- [DOCUMENT TEXT]
Like many older homes, one of the key period pieces in our home is the transom windows that still exist over most of the house's doorways. Strictly a utilitarian feature of historic architecture, transom windows were used to both allow additional light into or out of a room, and to allow easier passage of heat or cool air to flow between rooms. Though offering utility in their implementation, their classic looks are a signature element of our home that we've painstakingly cared for and restored.

Throughout the renovation of our entry hallway and vestibule, we've been working to bring the charm and historic accuracy back to our entryway, including a full restoration of the transom above the interior front door. We're lucky enough to have the original and unbroken wavy glass in this transom window, a feature that is often hit or miss throughout older homes. When the sunlight comes in through this window, the light is slightly distorted by the uneven glass and looks quite nice on the walls or floor. However, this transom was not an operable transom window, meaning it did not open to allow the passage of air.

- [THE TASKS]
1. Answer these questions from the passage on transom windows:
(a) What two purposes were transom windows historically used for?
(b) What kind of glass is in the transom above the interior front door?
(c) Could that transom be opened to let air pass?
2. Reproduce the passage on transom windows word for word, from "Throughout the renovation" to "passage of air.".

- [RECORDED INFORMATION]
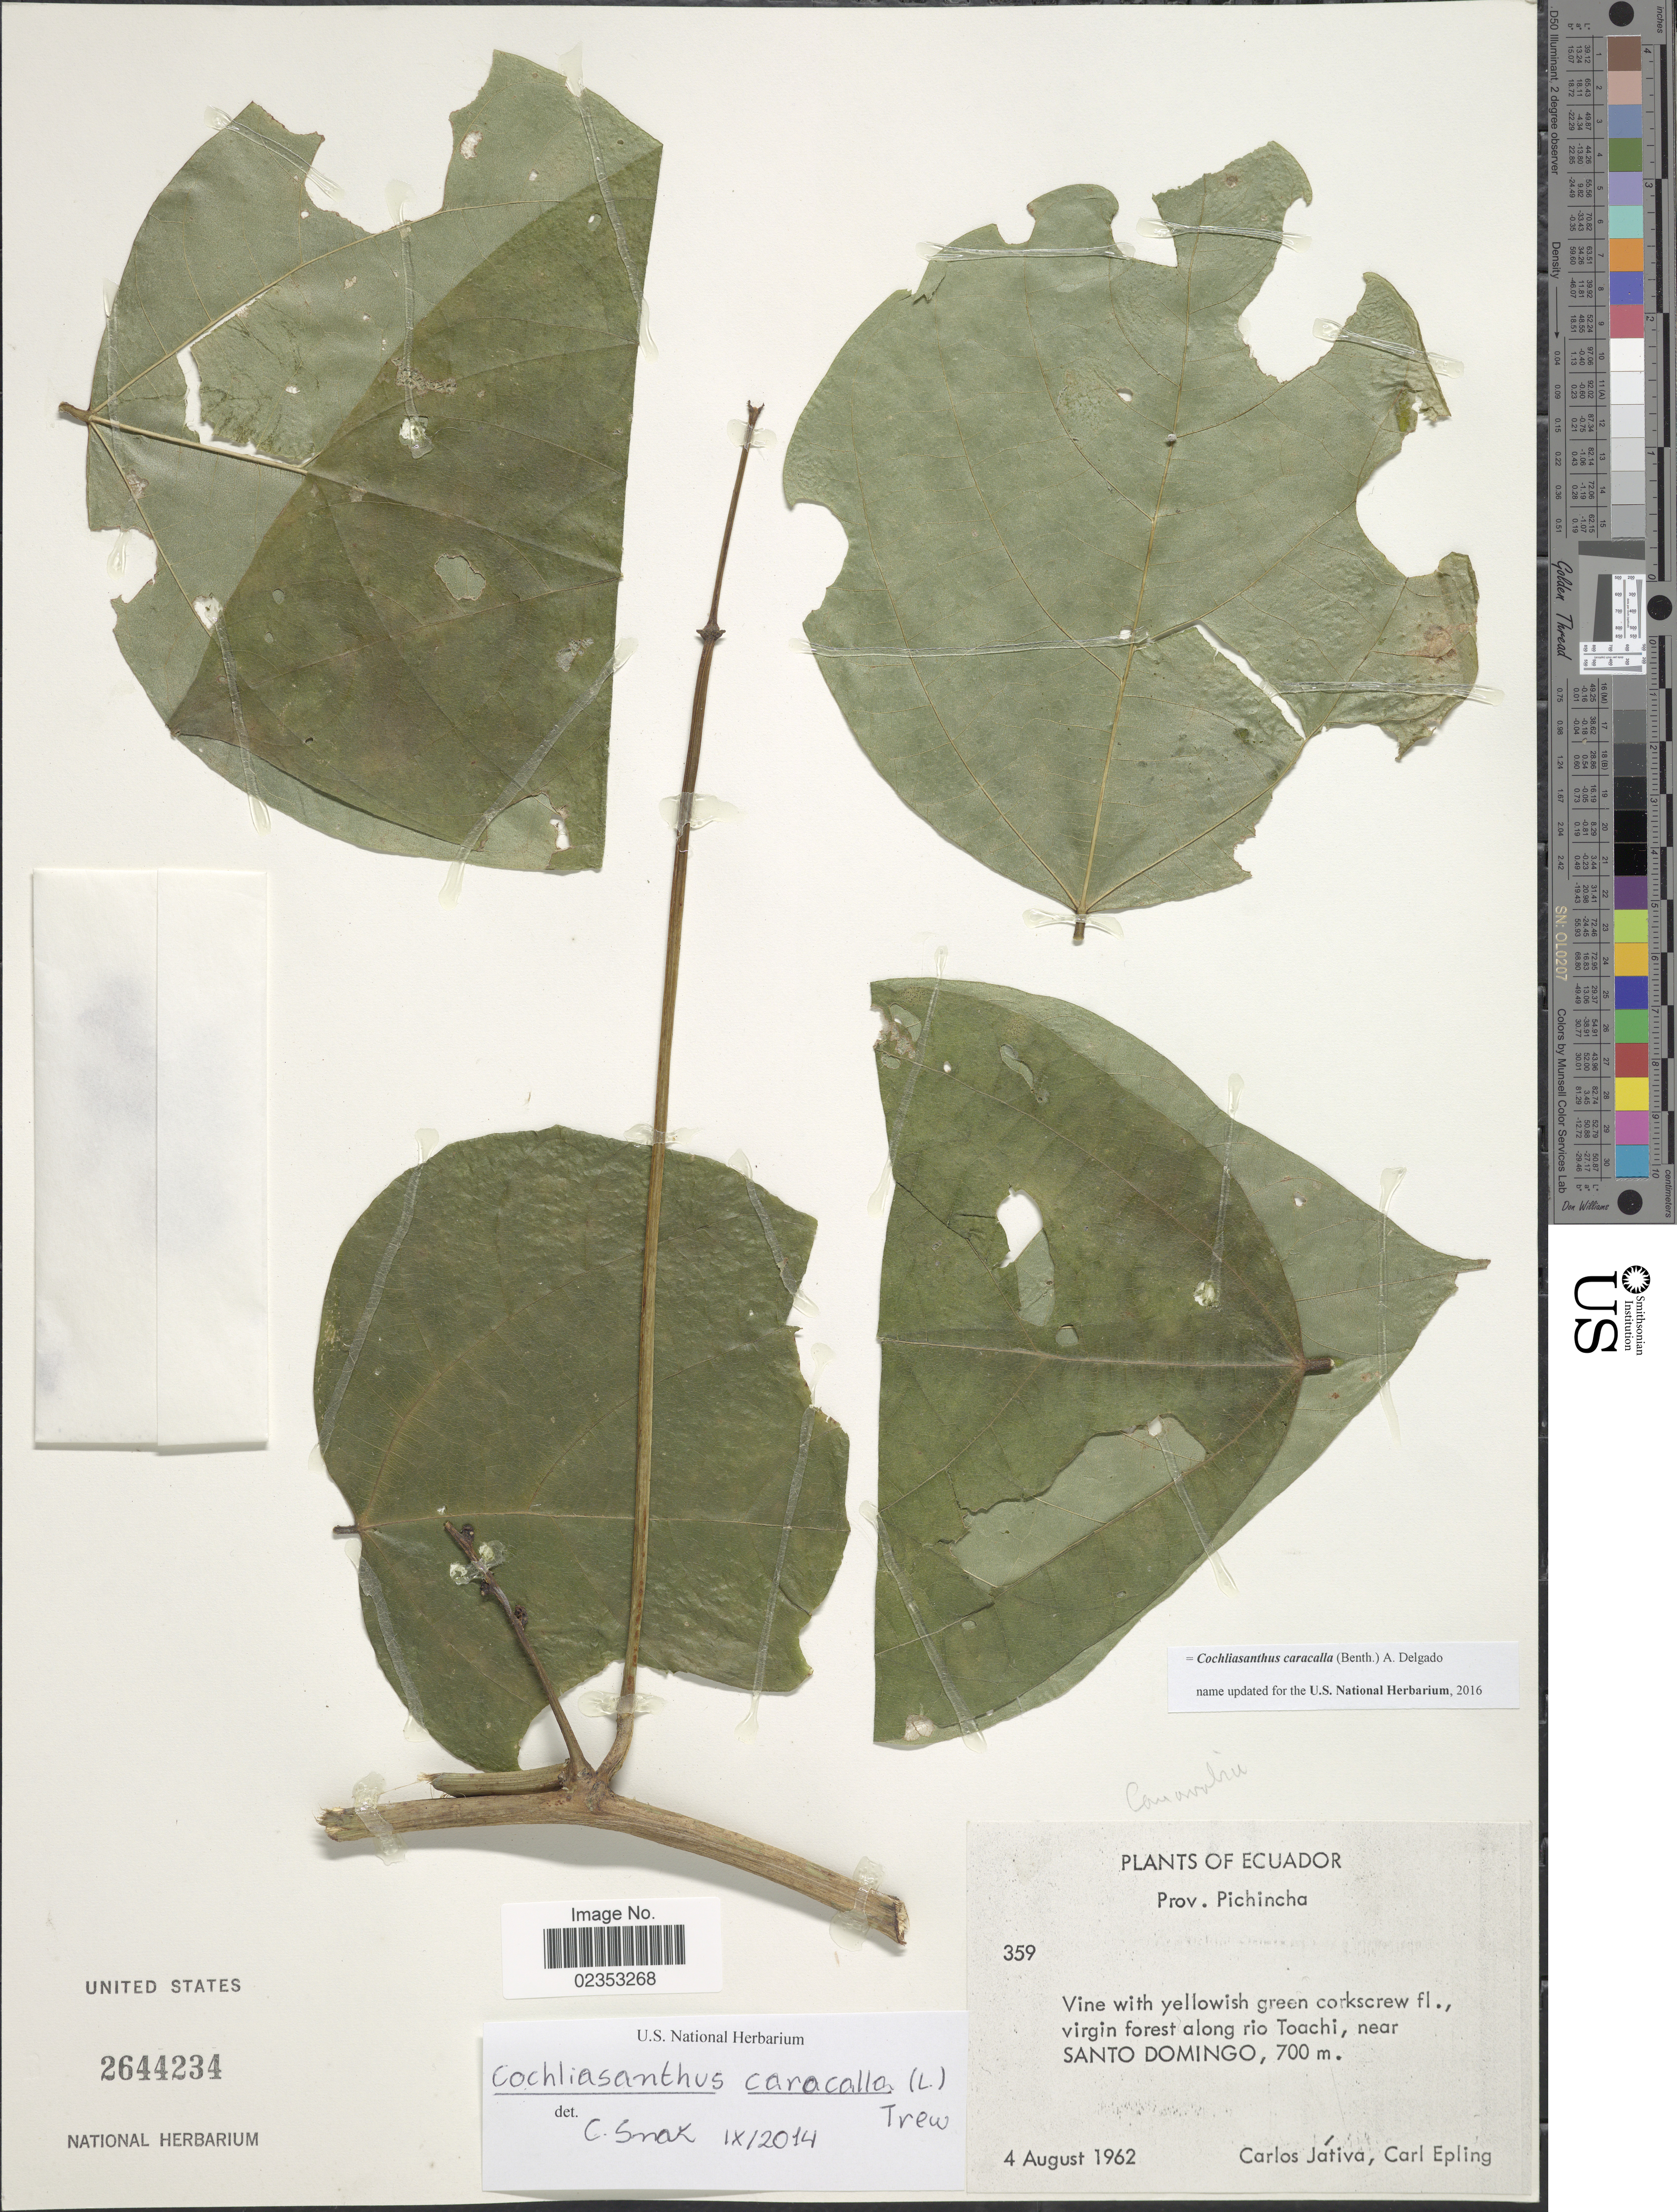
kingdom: Plantae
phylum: Tracheophyta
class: Magnoliopsida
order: Fabales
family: Fabaceae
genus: Cochliasanthus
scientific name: Cochliasanthus caracalla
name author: (L.) Trew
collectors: C. D. Játiva & C. C. Epling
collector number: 359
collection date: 1962-08-04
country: Ecuador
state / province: Pichincha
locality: Virgin forest along rio Toachi, near Santo Domingo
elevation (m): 700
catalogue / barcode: US 2644234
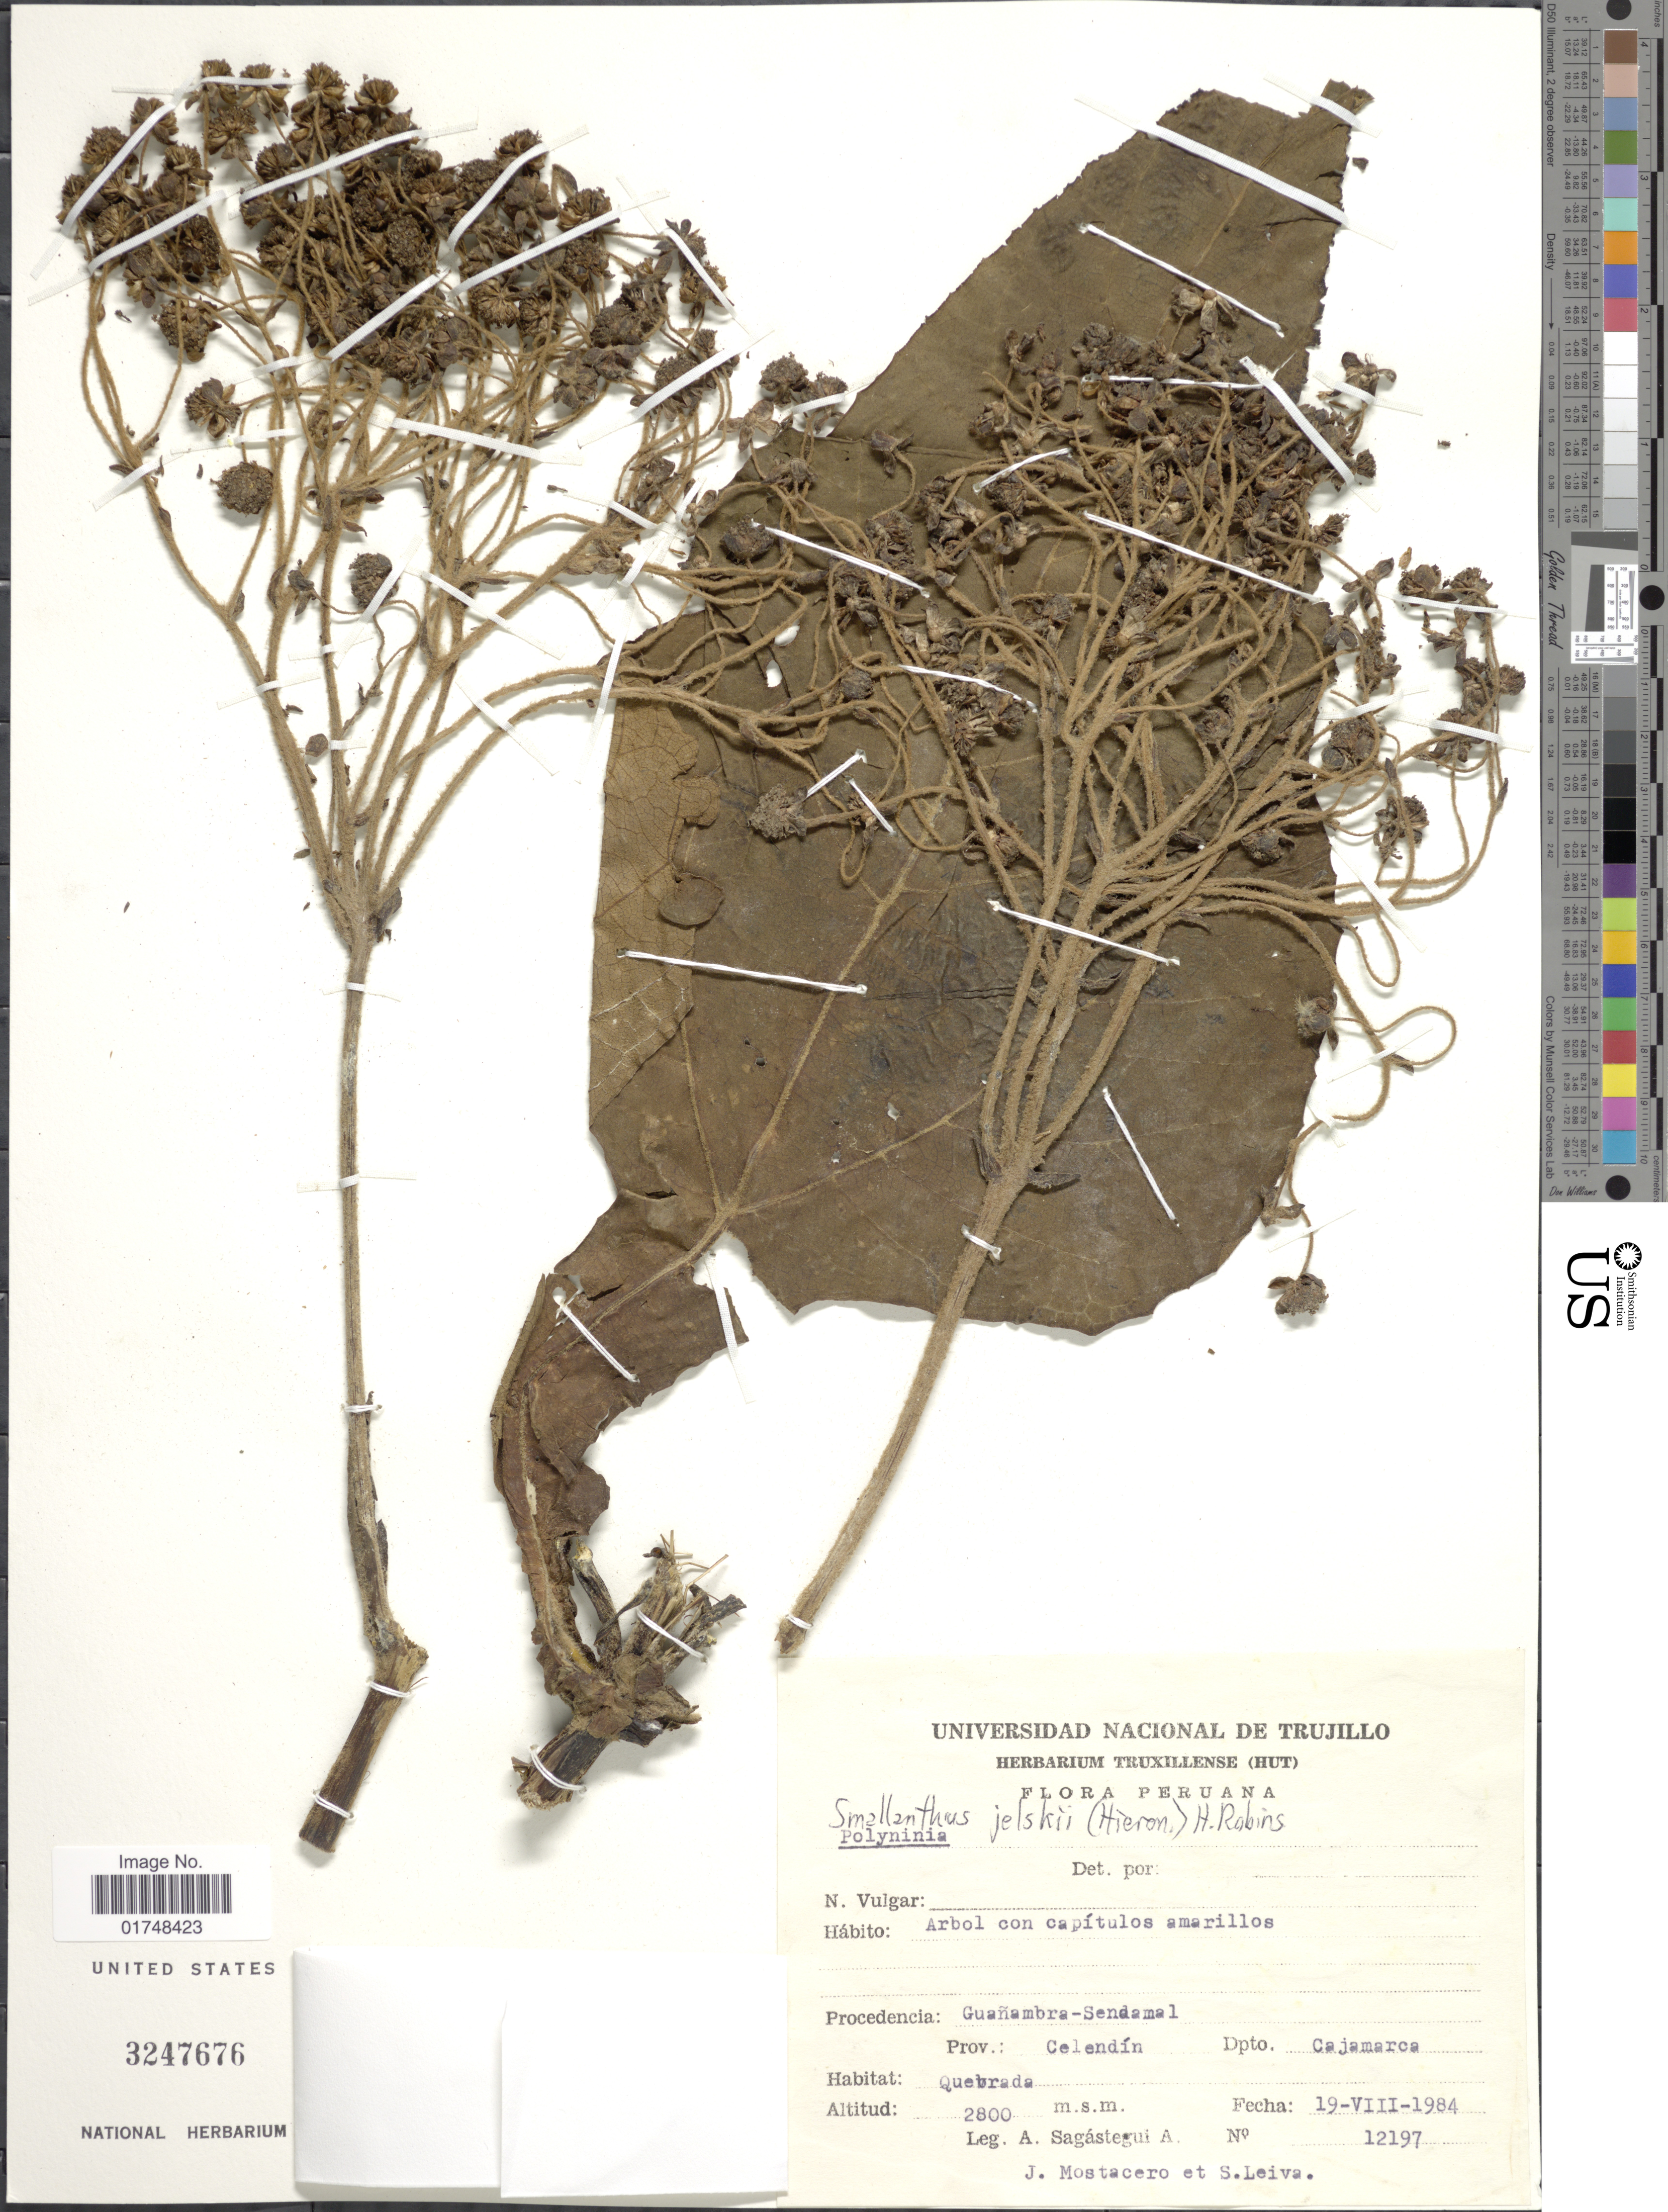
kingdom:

- [SOLUTIONS]
1.
(a) To allow additional light into or out of a room, and to allow heat or cool air to flow more easily between rooms.
(b) Original, unbroken wavy glass.
(c) No, it was not an operable transom window.

2.
Throughout the renovation of our entry hallway and vestibule, we've been working to bring the charm and historic accuracy back to our entryway, including a full restoration of the transom above the interior front door. We're lucky enough to have the original and unbroken wavy glass in this transom window, a feature that is often hit or miss throughout older homes. When the sunlight comes in through this window, the light is slightly distorted by the uneven glass and looks quite nice on the walls or floor. However, this transom was not an operable transom window, meaning it did not open to allow the passage of air.